Data shown Block Start

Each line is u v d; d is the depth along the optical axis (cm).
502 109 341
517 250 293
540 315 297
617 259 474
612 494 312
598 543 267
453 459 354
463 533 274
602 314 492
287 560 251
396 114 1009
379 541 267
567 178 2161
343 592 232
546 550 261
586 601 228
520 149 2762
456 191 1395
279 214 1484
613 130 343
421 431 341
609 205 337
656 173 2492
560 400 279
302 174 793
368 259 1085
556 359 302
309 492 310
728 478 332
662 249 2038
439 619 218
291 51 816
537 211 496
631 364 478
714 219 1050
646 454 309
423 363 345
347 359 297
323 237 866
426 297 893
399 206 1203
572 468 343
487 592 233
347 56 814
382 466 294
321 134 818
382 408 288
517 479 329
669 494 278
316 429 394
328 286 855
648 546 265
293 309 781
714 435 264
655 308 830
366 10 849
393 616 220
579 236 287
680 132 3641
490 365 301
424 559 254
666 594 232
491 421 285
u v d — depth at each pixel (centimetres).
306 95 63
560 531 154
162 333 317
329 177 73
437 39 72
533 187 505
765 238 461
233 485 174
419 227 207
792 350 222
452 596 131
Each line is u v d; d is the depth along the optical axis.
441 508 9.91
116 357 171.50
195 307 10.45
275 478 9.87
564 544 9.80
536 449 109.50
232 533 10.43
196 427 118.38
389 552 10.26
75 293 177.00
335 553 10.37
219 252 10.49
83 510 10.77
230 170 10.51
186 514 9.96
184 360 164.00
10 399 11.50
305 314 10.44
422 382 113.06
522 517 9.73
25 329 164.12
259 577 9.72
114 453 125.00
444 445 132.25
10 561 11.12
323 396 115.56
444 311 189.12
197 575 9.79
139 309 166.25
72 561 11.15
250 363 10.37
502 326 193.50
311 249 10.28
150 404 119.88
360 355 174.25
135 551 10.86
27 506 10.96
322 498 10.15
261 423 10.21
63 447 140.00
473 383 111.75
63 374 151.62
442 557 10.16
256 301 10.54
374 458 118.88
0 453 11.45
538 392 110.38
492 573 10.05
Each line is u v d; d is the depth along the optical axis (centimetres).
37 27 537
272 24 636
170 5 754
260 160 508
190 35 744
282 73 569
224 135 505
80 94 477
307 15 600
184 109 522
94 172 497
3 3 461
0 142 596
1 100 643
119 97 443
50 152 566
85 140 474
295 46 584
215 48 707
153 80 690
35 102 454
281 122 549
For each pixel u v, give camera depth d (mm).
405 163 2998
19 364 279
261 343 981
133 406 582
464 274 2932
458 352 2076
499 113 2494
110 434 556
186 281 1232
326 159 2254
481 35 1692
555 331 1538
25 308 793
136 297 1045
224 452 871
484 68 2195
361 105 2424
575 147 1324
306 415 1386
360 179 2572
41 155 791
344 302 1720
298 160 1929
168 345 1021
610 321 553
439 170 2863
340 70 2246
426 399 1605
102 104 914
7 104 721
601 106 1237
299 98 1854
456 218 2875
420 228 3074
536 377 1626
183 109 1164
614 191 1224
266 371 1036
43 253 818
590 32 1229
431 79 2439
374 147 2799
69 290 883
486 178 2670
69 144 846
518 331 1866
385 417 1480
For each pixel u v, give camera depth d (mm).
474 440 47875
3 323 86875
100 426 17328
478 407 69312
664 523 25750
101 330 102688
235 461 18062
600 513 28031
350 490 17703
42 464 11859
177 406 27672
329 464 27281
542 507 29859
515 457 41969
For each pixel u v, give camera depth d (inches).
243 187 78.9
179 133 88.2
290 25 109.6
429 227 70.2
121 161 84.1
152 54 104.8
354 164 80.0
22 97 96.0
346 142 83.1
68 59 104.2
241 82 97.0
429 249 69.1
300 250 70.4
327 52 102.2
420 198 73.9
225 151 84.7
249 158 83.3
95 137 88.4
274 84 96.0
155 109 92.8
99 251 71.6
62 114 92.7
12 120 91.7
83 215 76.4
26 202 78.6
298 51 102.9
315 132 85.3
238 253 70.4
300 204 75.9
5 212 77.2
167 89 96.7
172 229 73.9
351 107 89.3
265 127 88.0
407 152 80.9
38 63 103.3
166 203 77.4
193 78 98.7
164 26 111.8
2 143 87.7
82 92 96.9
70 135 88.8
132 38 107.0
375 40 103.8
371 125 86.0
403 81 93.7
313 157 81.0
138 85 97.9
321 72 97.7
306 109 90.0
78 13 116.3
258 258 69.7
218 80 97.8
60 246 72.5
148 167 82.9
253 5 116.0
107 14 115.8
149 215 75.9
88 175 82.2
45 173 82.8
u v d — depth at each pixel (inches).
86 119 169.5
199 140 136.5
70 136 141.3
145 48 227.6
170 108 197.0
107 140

Data shown Block End

* Your objective *
Restate the data exactly, keeping every line intact.

* Solution to the exercise *
Each line is u v d; d is the depth along the optical axis (cm).
502 109 341
517 250 293
540 315 297
617 259 474
612 494 312
598 543 267
453 459 354
463 533 274
602 314 492
287 560 251
396 114 1009
379 541 267
567 178 2161
343 592 232
546 550 261
586 601 228
520 149 2762
456 191 1395
279 214 1484
613 130 343
421 431 341
609 205 337
656 173 2492
560 400 279
302 174 793
368 259 1085
556 359 302
309 492 310
728 478 332
662 249 2038
439 619 218
291 51 816
537 211 496
631 364 478
714 219 1050
646 454 309
423 363 345
347 359 297
323 237 866
426 297 893
399 206 1203
572 468 343
487 592 233
347 56 814
382 466 294
321 134 818
382 408 288
517 479 329
669 494 278
316 429 394
328 286 855
648 546 265
293 309 781
714 435 264
655 308 830
366 10 849
393 616 220
579 236 287
680 132 3641
490 365 301
424 559 254
666 594 232
491 421 285
u v d — depth at each pixel (centimetres).
306 95 63
560 531 154
162 333 317
329 177 73
437 39 72
533 187 505
765 238 461
233 485 174
419 227 207
792 350 222
452 596 131
Each line is u v d; d is the depth along the optical axis.
441 508 9.91
116 357 171.50
195 307 10.45
275 478 9.87
564 544 9.80
536 449 109.50
232 533 10.43
196 427 118.38
389 552 10.26
75 293 177.00
335 553 10.37
219 252 10.49
83 510 10.77
230 170 10.51
186 514 9.96
184 360 164.00
10 399 11.50
305 314 10.44
422 382 113.06
522 517 9.73
25 329 164.12
259 577 9.72
114 453 125.00
444 445 132.25
10 561 11.12
323 396 115.56
444 311 189.12
197 575 9.79
139 309 166.25
72 561 11.15
250 363 10.37
502 326 193.50
311 249 10.28
150 404 119.88
360 355 174.25
135 551 10.86
27 506 10.96
322 498 10.15
261 423 10.21
63 447 140.00
473 383 111.75
63 374 151.62
442 557 10.16
256 301 10.54
374 458 118.88
0 453 11.45
538 392 110.38
492 573 10.05
Each line is u v d; d is the depth along the optical axis (centimetres).
37 27 537
272 24 636
170 5 754
260 160 508
190 35 744
282 73 569
224 135 505
80 94 477
307 15 600
184 109 522
94 172 497
3 3 461
0 142 596
1 100 643
119 97 443
50 152 566
85 140 474
295 46 584
215 48 707
153 80 690
35 102 454
281 122 549
For each pixel u v, give camera depth d (mm).
405 163 2998
19 364 279
261 343 981
133 406 582
464 274 2932
458 352 2076
499 113 2494
110 434 556
186 281 1232
326 159 2254
481 35 1692
555 331 1538
25 308 793
136 297 1045
224 452 871
484 68 2195
361 105 2424
575 147 1324
306 415 1386
360 179 2572
41 155 791
344 302 1720
298 160 1929
168 345 1021
610 321 553
439 170 2863
340 70 2246
426 399 1605
102 104 914
7 104 721
601 106 1237
299 98 1854
456 218 2875
420 228 3074
536 377 1626
183 109 1164
614 191 1224
266 371 1036
43 253 818
590 32 1229
431 79 2439
374 147 2799
69 290 883
486 178 2670
69 144 846
518 331 1866
385 417 1480
For each pixel u v, give camera depth d (mm).
474 440 47875
3 323 86875
100 426 17328
478 407 69312
664 523 25750
101 330 102688
235 461 18062
600 513 28031
350 490 17703
42 464 11859
177 406 27672
329 464 27281
542 507 29859
515 457 41969
For each pixel u v, give camera depth d (inches).
243 187 78.9
179 133 88.2
290 25 109.6
429 227 70.2
121 161 84.1
152 54 104.8
354 164 80.0
22 97 96.0
346 142 83.1
68 59 104.2
241 82 97.0
429 249 69.1
300 250 70.4
327 52 102.2
420 198 73.9
225 151 84.7
249 158 83.3
95 137 88.4
274 84 96.0
155 109 92.8
99 251 71.6
62 114 92.7
12 120 91.7
83 215 76.4
26 202 78.6
298 51 102.9
315 132 85.3
238 253 70.4
300 204 75.9
5 212 77.2
167 89 96.7
172 229 73.9
351 107 89.3
265 127 88.0
407 152 80.9
38 63 103.3
166 203 77.4
193 78 98.7
164 26 111.8
2 143 87.7
82 92 96.9
70 135 88.8
132 38 107.0
375 40 103.8
371 125 86.0
403 81 93.7
313 157 81.0
138 85 97.9
321 72 97.7
306 109 90.0
78 13 116.3
258 258 69.7
218 80 97.8
60 246 72.5
148 167 82.9
253 5 116.0
107 14 115.8
149 215 75.9
88 175 82.2
45 173 82.8
u v d — depth at each pixel (inches).
86 119 169.5
199 140 136.5
70 136 141.3
145 48 227.6
170 108 197.0
107 140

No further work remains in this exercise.